** Available records follows **

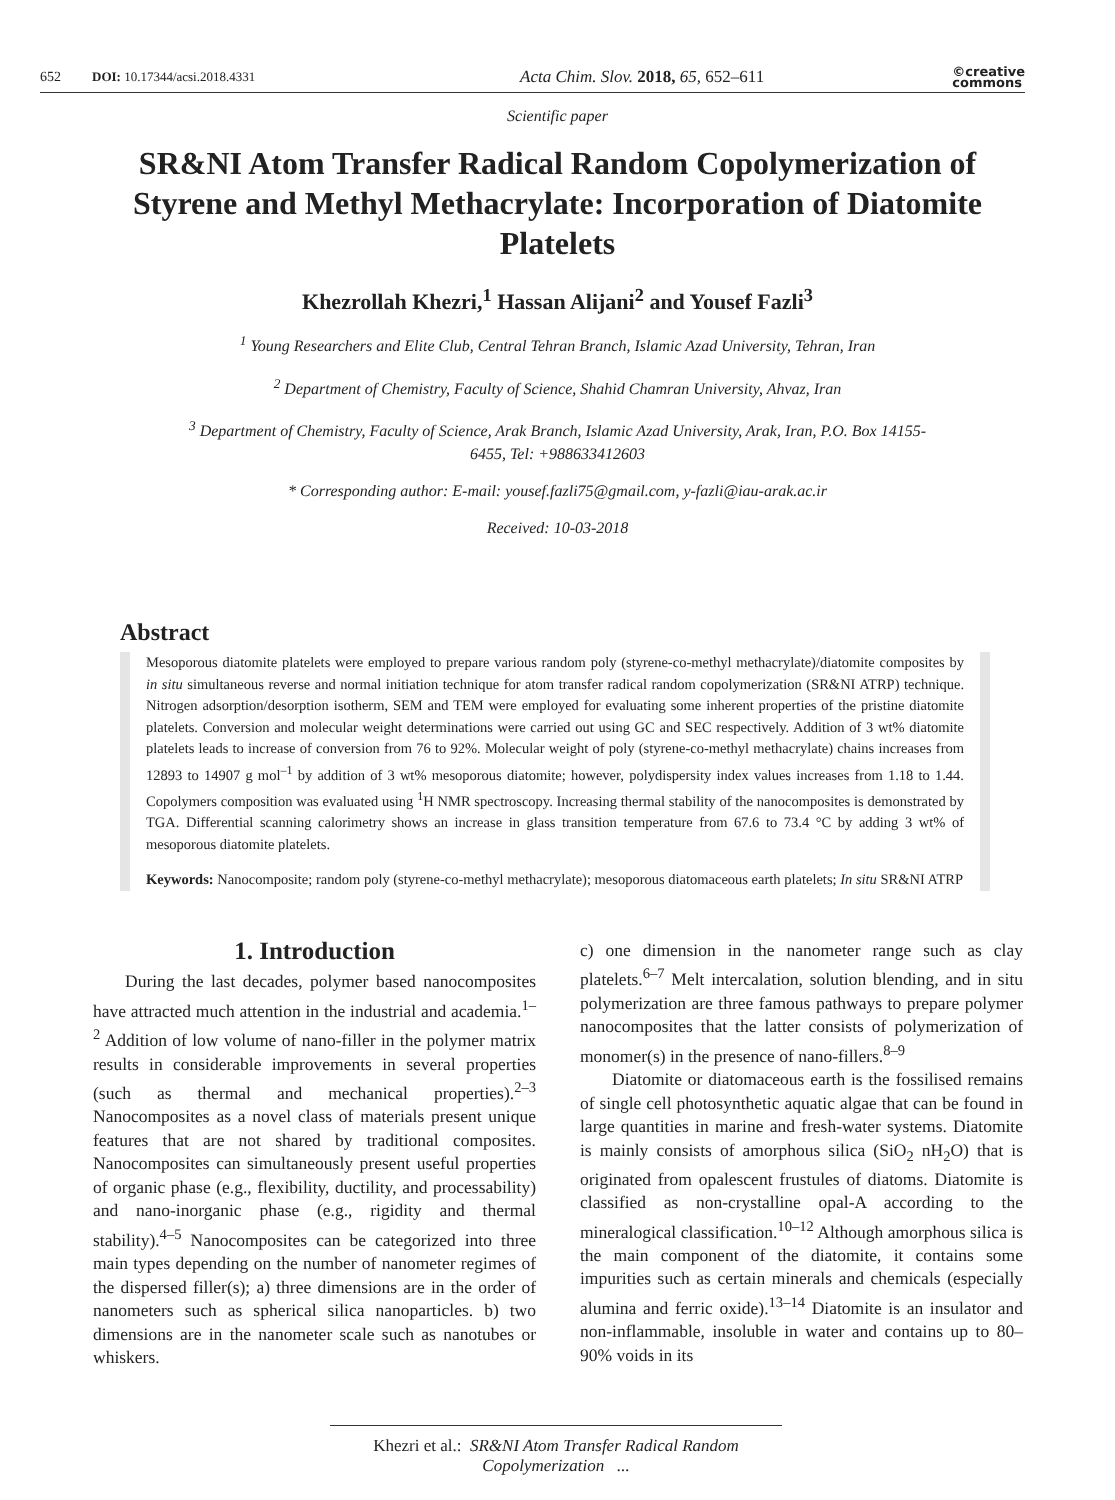652 DOI: 10.17344/acsi.2018.4331 Acta Chim. Slov. 2018, 65, 652–611 ©creative
commons
Scientific paper
SR&NI Atom Transfer Radical Random Copolymerization of Styrene and Methyl Methacrylate: Incorporation of Diatomite Platelets
Khezrollah Khezri,<sup>1</sup> Hassan Alijani<sup>2</sup> and Yousef Fazli<sup>3</sup>
<sup>1</sup> Young Researchers and Elite Club, Central Tehran Branch, Islamic Azad University, Tehran, Iran
<sup>2</sup> Department of Chemistry, Faculty of Science, Shahid Chamran University, Ahvaz, Iran
<sup>3</sup> Department of Chemistry, Faculty of Science, Arak Branch, Islamic Azad University, Arak, Iran, P.O. Box 14155-6455, Tel: +988633412603
* Corresponding author: E-mail: yousef.fazli75@gmail.com, y-fazli@iau-arak.ac.ir
Received: 10-03-2018
Abstract
Mesoporous diatomite platelets were employed to prepare various random poly (styrene-co-methyl methacrylate)/diatomite composites by in situ simultaneous reverse and normal initiation technique for atom transfer radical random copolymerization (SR&NI ATRP) technique. Nitrogen adsorption/desorption isotherm, SEM and TEM were employed for evaluating some inherent properties of the pristine diatomite platelets. Conversion and molecular weight determinations were carried out using GC and SEC respectively. Addition of 3 wt% diatomite platelets leads to increase of conversion from 76 to 92%. Molecular weight of poly (styrene-co-methyl methacrylate) chains increases from 12893 to 14907 g mol<sup>–1</sup> by addition of 3 wt% mesoporous diatomite; however, polydispersity index values increases from 1.18 to 1.44. Copolymers composition was evaluated using <sup>1</sup>H NMR spectroscopy. Increasing thermal stability of the nanocomposites is demonstrated by TGA. Differential scanning calorimetry shows an increase in glass transition temperature from 67.6 to 73.4 °C by adding 3 wt% of mesoporous diatomite platelets.
Keywords: Nanocomposite; random poly (styrene-co-methyl methacrylate); mesoporous diatomaceous earth platelets; In situ SR&NI ATRP
1. Introduction
During the last decades, polymer based nanocomposites have attracted much attention in the industrial and academia.<sup>1–2</sup> Addition of low volume of nano-filler in the polymer matrix results in considerable improvements in several properties (such as thermal and mechanical properties).<sup>2–3</sup> Nanocomposites as a novel class of materials present unique features that are not shared by traditional composites. Nanocomposites can simultaneously present useful properties of organic phase (e.g., flexibility, ductility, and processability) and nano-inorganic phase (e.g., rigidity and thermal stability).<sup>4–5</sup> Nanocomposites can be categorized into three main types depending on the number of nanometer regimes of the dispersed filler(s); a) three dimensions are in the order of nanometers such as spherical silica nanoparticles. b) two dimensions are in the nanometer scale such as nanotubes or whiskers.
c) one dimension in the nanometer range such as clay platelets.<sup>6–7</sup> Melt intercalation, solution blending, and in situ polymerization are three famous pathways to prepare polymer nanocomposites that the latter consists of polymerization of monomer(s) in the presence of nano-fillers.<sup>8–9</sup>
Diatomite or diatomaceous earth is the fossilised remains of single cell photosynthetic aquatic algae that can be found in large quantities in marine and fresh-water systems. Diatomite is mainly consists of amorphous silica (SiO<sub>2</sub> nH<sub>2</sub>O) that is originated from opalescent frustules of diatoms. Diatomite is classified as non-crystalline opal-A according to the mineralogical classification.<sup>10–12</sup> Although amorphous silica is the main component of the diatomite, it contains some impurities such as certain minerals and chemicals (especially alumina and ferric oxide).<sup>13–14</sup> Diatomite is an insulator and non-inflammable, insoluble in water and contains up to 80–90% voids in its
Khezri et al.: SR&NI Atom Transfer Radical Random Copolymerization ...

** End of Available records **

→ **Work to complete**
Without the pictures, copy all of the entries exactly as they appear.

→ **Answer space**
652 DOI: 10.17344/acsi.2018.4331 Acta Chim. Slov. 2018, 65, 652–611 ©creative
commons
Scientific paper
SR&NI Atom Transfer Radical Random Copolymerization of Styrene and Methyl Methacrylate: Incorporation of Diatomite Platelets
Khezrollah Khezri,<sup>1</sup> Hassan Alijani<sup>2</sup> and Yousef Fazli<sup>3</sup>
<sup>1</sup> Young Researchers and Elite Club, Central Tehran Branch, Islamic Azad University, Tehran, Iran
<sup>2</sup> Department of Chemistry, Faculty of Science, Shahid Chamran University, Ahvaz, Iran
<sup>3</sup> Department of Chemistry, Faculty of Science, Arak Branch, Islamic Azad University, Arak, Iran, P.O. Box 14155-6455, Tel: +988633412603
* Corresponding author: E-mail: yousef.fazli75@gmail.com, y-fazli@iau-arak.ac.ir
Received: 10-03-2018
Abstract
Mesoporous diatomite platelets were employed to prepare various random poly (styrene-co-methyl methacrylate)/diatomite composites by in situ simultaneous reverse and normal initiation technique for atom transfer radical random copolymerization (SR&NI ATRP) technique. Nitrogen adsorption/desorption isotherm, SEM and TEM were employed for evaluating some inherent properties of the pristine diatomite platelets. Conversion and molecular weight determinations were carried out using GC and SEC respectively. Addition of 3 wt% diatomite platelets leads to increase of conversion from 76 to 92%. Molecular weight of poly (styrene-co-methyl methacrylate) chains increases from 12893 to 14907 g mol<sup>–1</sup> by addition of 3 wt% mesoporous diatomite; however, polydispersity index values increases from 1.18 to 1.44. Copolymers composition was evaluated using <sup>1</sup>H NMR spectroscopy. Increasing thermal stability of the nanocomposites is demonstrated by TGA. Differential scanning calorimetry shows an increase in glass transition temperature from 67.6 to 73.4 °C by adding 3 wt% of mesoporous diatomite platelets.
Keywords: Nanocomposite; random poly (styrene-co-methyl methacrylate); mesoporous diatomaceous earth platelets; In situ SR&NI ATRP
1. Introduction
During the last decades, polymer based nanocomposites have attracted much attention in the industrial and academia.<sup>1–2</sup> Addition of low volume of nano-filler in the polymer matrix results in considerable improvements in several properties (such as thermal and mechanical properties).<sup>2–3</sup> Nanocomposites as a novel class of materials present unique features that are not shared by traditional composites. Nanocomposites can simultaneously present useful properties of organic phase (e.g., flexibility, ductility, and processability) and nano-inorganic phase (e.g., rigidity and thermal stability).<sup>4–5</sup> Nanocomposites can be categorized into three main types depending on the number of nanometer regimes of the dispersed filler(s); a) three dimensions are in the order of nanometers such as spherical silica nanoparticles. b) two dimensions are in the nanometer scale such as nanotubes or whiskers.
c) one dimension in the nanometer range such as clay platelets.<sup>6–7</sup> Melt intercalation, solution blending, and in situ polymerization are three famous pathways to prepare polymer nanocomposites that the latter consists of polymerization of monomer(s) in the presence of nano-fillers.<sup>8–9</sup>
Diatomite or diatomaceous earth is the fossilised remains of single cell photosynthetic aquatic algae that can be found in large quantities in marine and fresh-water systems. Diatomite is mainly consists of amorphous silica (SiO<sub>2</sub> nH<sub>2</sub>O) that is originated from opalescent frustules of diatoms. Diatomite is classified as non-crystalline opal-A according to the mineralogical classification.<sup>10–12</sup> Although amorphous silica is the main component of the diatomite, it contains some impurities such as certain minerals and chemicals (especially alumina and ferric oxide).<sup>13–14</sup> Diatomite is an insulator and non-inflammable, insoluble in water and contains up to 80–90% voids in its
Khezri et al.: SR&NI Atom Transfer Radical Random Copolymerization ...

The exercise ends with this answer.